Text shown.
Systemic Failures in High-Performance Trading
by Barry Thompson
Mission-critical, high-performance trading infrastructures remain
extremely vulnerable to constituent failures, while burgeoning
complexity and increasing system co-dependencies exacerbate risk and
time-to-resolution. Today’s competitive environment leaves little room
for operational mishaps, yet the foundation of the trading business –
technology – is more susceptible than ever to failure. This blog entry
examines key technology hazards and a subsequent entry explains how to
proactively mitigate danger without negatively impacting the
performance equation.
The Sky is Falling
Recently, a major financial services institution specializing in mutual
funds suffered a 48-hour outage in a critical business unit resulting
in over $20 million in losses and numerous litigation issues. The
cause was the inability of algorithmic trading servers to effectively
process market data, forcing the data producers to continually
rebroadcast information and bring the underlying network down.
Another leading international financial firm recently saw its large New
York City trading floor experience numerous outages that resulted in a
suspended order flow of $90 billion and losses of $3 million per
hour. Data volumes wreaking havoc in the middle office and back
office triggered network and system outages that brought down the front
office.

Short task 1.
Set down the trading-failures article in full, word for word.
The trading-failures article and the records that come next have nothing to do with each other.

Data records.
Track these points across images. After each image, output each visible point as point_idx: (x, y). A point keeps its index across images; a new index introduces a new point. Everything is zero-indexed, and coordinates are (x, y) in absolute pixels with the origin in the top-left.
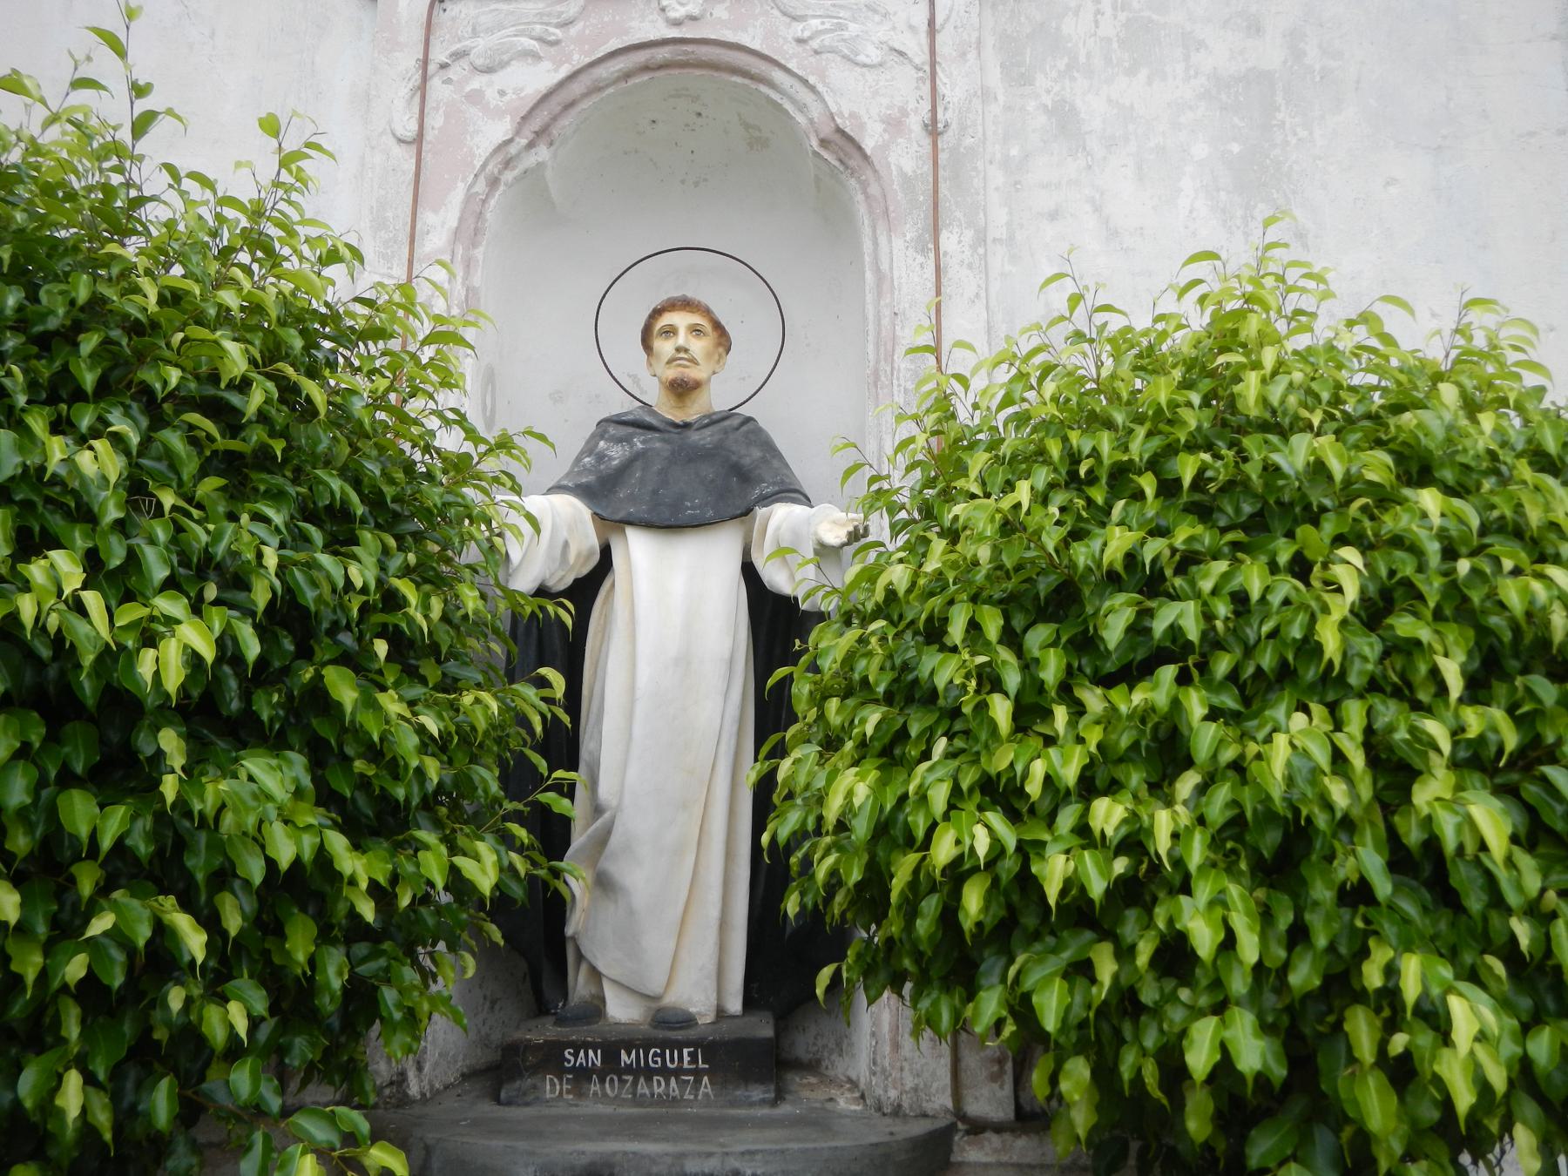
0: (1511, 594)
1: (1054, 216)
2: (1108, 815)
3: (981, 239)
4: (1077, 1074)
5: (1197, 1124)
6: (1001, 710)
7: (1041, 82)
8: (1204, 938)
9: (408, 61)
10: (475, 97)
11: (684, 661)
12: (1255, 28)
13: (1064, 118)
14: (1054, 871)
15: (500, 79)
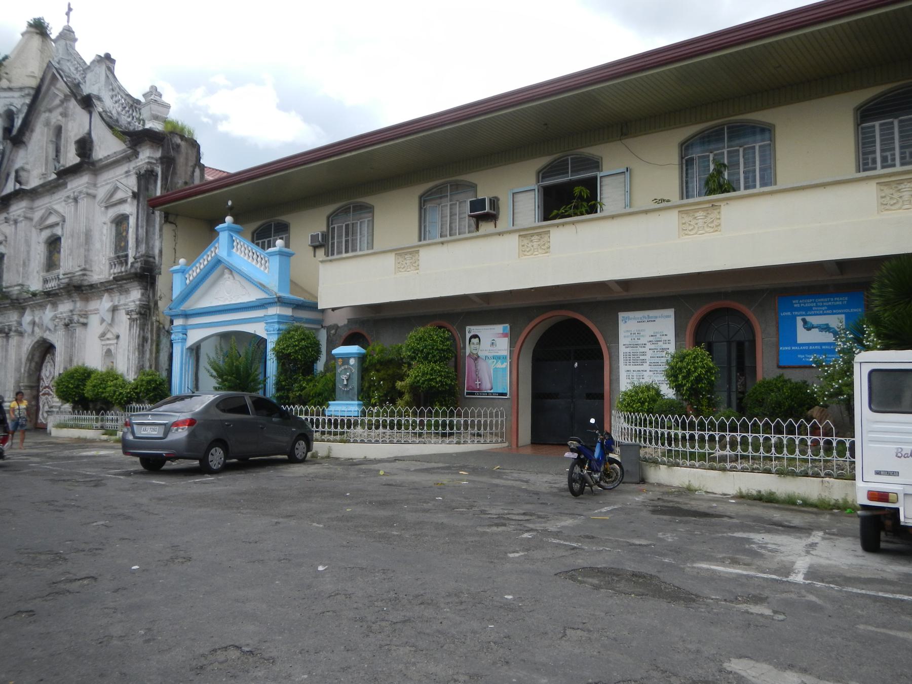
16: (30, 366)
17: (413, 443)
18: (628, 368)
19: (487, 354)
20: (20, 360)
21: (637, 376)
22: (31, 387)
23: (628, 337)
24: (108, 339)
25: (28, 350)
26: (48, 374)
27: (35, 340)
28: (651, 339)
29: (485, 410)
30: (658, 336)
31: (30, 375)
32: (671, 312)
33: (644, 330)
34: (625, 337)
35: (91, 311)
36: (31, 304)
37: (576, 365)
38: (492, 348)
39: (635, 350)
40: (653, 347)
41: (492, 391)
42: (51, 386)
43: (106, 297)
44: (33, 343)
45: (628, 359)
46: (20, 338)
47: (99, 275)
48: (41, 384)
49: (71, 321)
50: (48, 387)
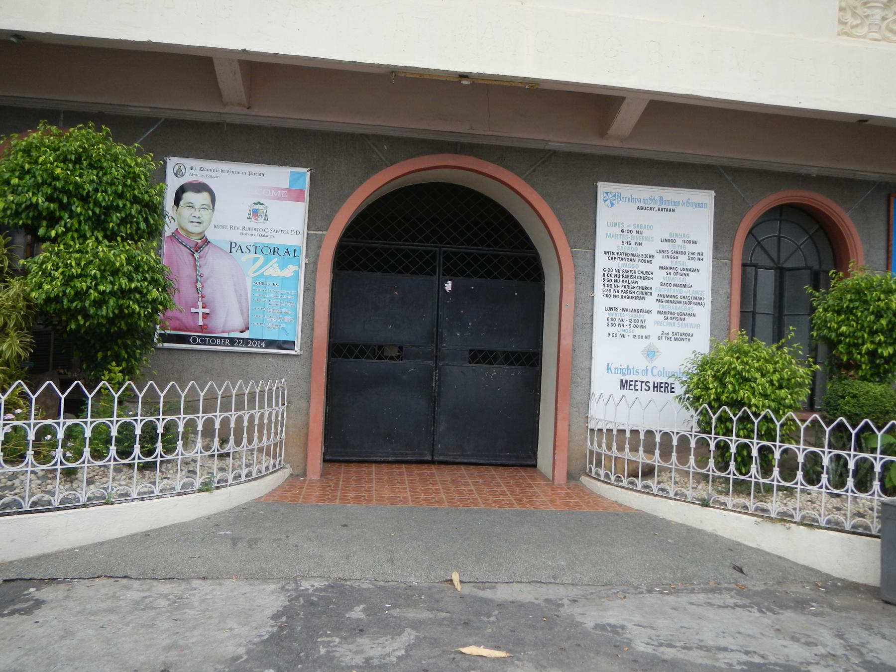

Short task 2.
Extract every line of the point-tracking records above without changing anything, and leave the pictures out.

Expected output 1.
Systemic Failures in High-Performance Trading
by Barry Thompson
Mission-critical, high-performance trading infrastructures remain
extremely vulnerable to constituent failures, while burgeoning
complexity and increasing system co-dependencies exacerbate risk and
time-to-resolution. Today’s competitive environment leaves little room
for operational mishaps, yet the foundation of the trading business –
technology – is more susceptible than ever to failure. This blog entry
examines key technology hazards and a subsequent entry explains how to
proactively mitigate danger without negatively impacting the
performance equation.
The Sky is Falling
Recently, a major financial services institution specializing in mutual
funds suffered a 48-hour outage in a critical business unit resulting
in over $20 million in losses and numerous litigation issues. The
cause was the inability of algorithmic trading servers to effectively
process market data, forcing the data producers to continually
rebroadcast information and bring the underlying network down.
Another leading international financial firm recently saw its large New
York City trading floor experience numerous outages that resulted in a
suspended order flow of $90 billion and losses of $3 million per
hour. Data volumes wreaking havoc in the middle office and back
office triggered network and system outages that brought down the front
office.

Expected output 2.
Track these points across images. After each image, output each visible point as point_idx: (x, y). A point keeps its index across images; a new index introduces a new point. Everything is zero-indexed, and coordinates are (x, y) in absolute pixels with the origin in the top-left.
0: (1511, 594)
1: (1054, 216)
2: (1108, 815)
3: (981, 239)
4: (1077, 1074)
5: (1197, 1124)
6: (1001, 710)
7: (1041, 82)
8: (1204, 938)
9: (408, 61)
10: (475, 97)
11: (684, 661)
12: (1255, 28)
13: (1064, 118)
14: (1054, 871)
15: (500, 79)
16: (30, 366)
17: (413, 443)
18: (628, 368)
19: (487, 354)
20: (20, 360)
21: (637, 376)
22: (31, 387)
23: (628, 337)
24: (108, 339)
25: (28, 350)
26: (48, 374)
27: (35, 340)
28: (651, 339)
29: (485, 410)
30: (658, 336)
31: (30, 375)
32: (671, 312)
33: (644, 330)
34: (625, 337)
35: (91, 311)
36: (31, 304)
37: (576, 365)
38: (492, 348)
39: (635, 350)
40: (653, 347)
41: (492, 391)
42: (51, 386)
43: (106, 297)
44: (33, 343)
45: (628, 359)
46: (20, 338)
47: (99, 275)
48: (41, 384)
49: (71, 321)
50: (48, 387)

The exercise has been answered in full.